### TEXT PASSAGE
— Start —
You'll find $800 pens and luxury cars, decrepit homes and desperate pensioners along a highway that epitomizes post-Soviet Russia.
By David Holley, Staff Writer
Los Angeles Times
October 20, 2006
MOSCOW - Tired travelers heading downtown after arriving at Sheremetyevo 1 airport probably don't pay much attention to the village-style wooden houses, set behind picket fences and painted in fading shades of green and blue, that line the busy highway.
One home on the down-at-the-heels stretch of road is where Viktor Zhivin, a 71-year-old retired road worker, was born and grew up. The roof has collapsed over one corner of the house, making half of it uninhabitable. There is no running water, no plumbing, no central heating or piped-in gas, and in winter Zhivin's family burns coal in a stove to fight the bitter cold.
"It's like we're lost in Siberia," he said. "The only advantage is, shops are close. But you need money to go to shops."
Capitalism has transformed Moscow over the last decade, but Zhivin and many others think they have been left breathing exhaust fumes. To make the bumper-to-bumper drive from the countryside near the airport to Moscow's city center is to take a 21-mile tour of the haves and have-nots, a highway as microcosm of the nation.
The route starts out at open fields and birch forests, passes poor rural homes more fitting for a dying mountain village than Europe's largest city, and ends with some of the most expensive shops in the world just a few hundred feet from the Kremlin.
— End —
### TASKS TO CARRY OUT
1 > According to the article about the Moscow highway, how long is the drive from the countryside near the airport to the city center?
2 > Print every line of the entries below exactly as they appear, but leave the pictures out.

Dataset entries:
— Start —
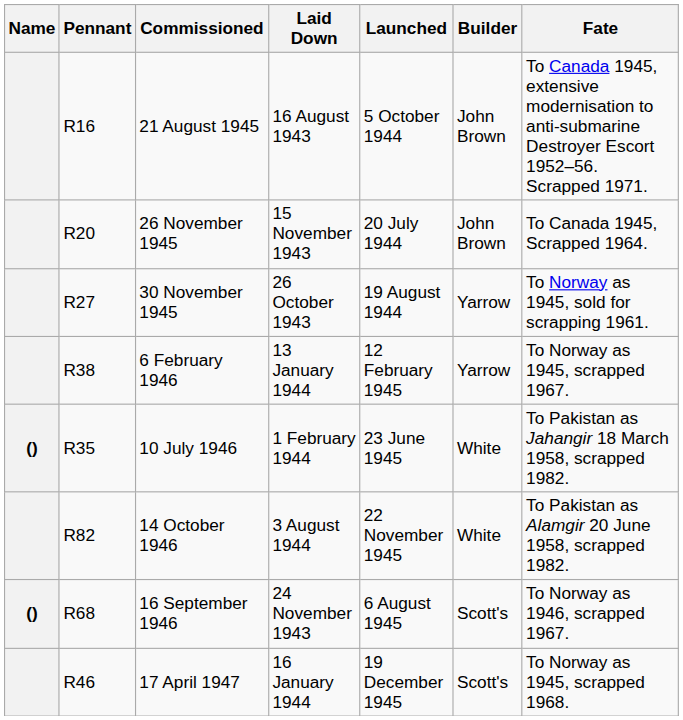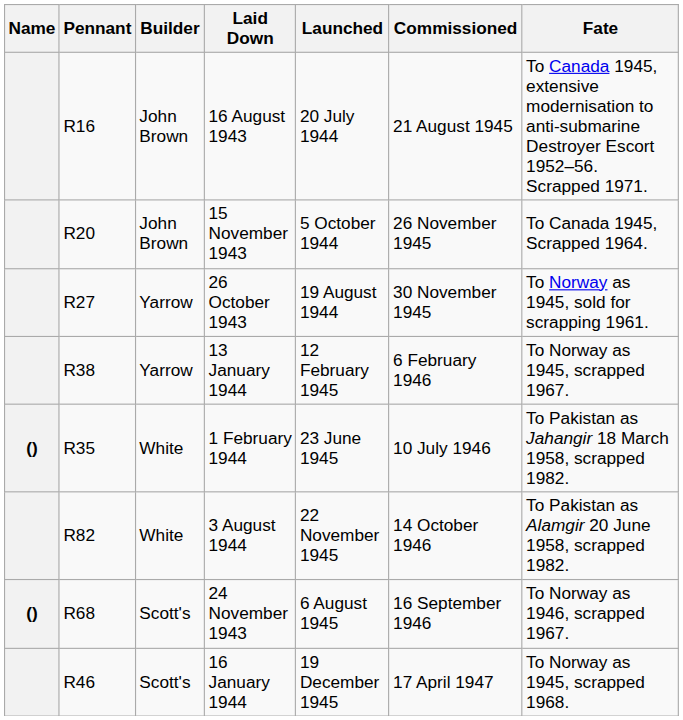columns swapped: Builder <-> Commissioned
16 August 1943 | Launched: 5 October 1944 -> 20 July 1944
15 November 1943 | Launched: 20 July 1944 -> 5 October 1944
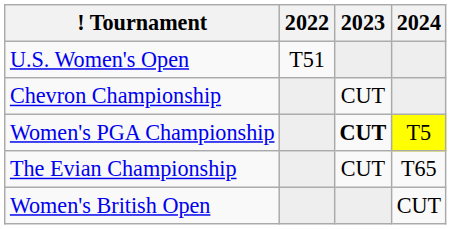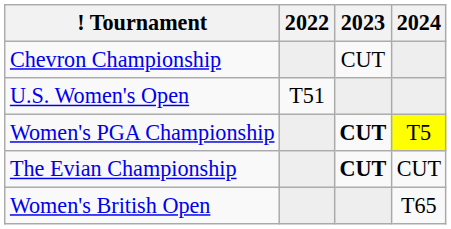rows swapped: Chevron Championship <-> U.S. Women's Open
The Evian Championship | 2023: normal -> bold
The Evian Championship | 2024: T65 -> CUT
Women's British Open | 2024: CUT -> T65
— End —
### RESPONSES BY TASK
1 > 21 miles

2 >
columns swapped: Builder <-> Commissioned
16 August 1943 | Launched: 5 October 1944 -> 20 July 1944
15 November 1943 | Launched: 20 July 1944 -> 5 October 1944
rows swapped: Chevron Championship <-> U.S. Women's Open
The Evian Championship | 2023: normal -> bold
The Evian Championship | 2024: T65 -> CUT
Women's British Open | 2024: CUT -> T65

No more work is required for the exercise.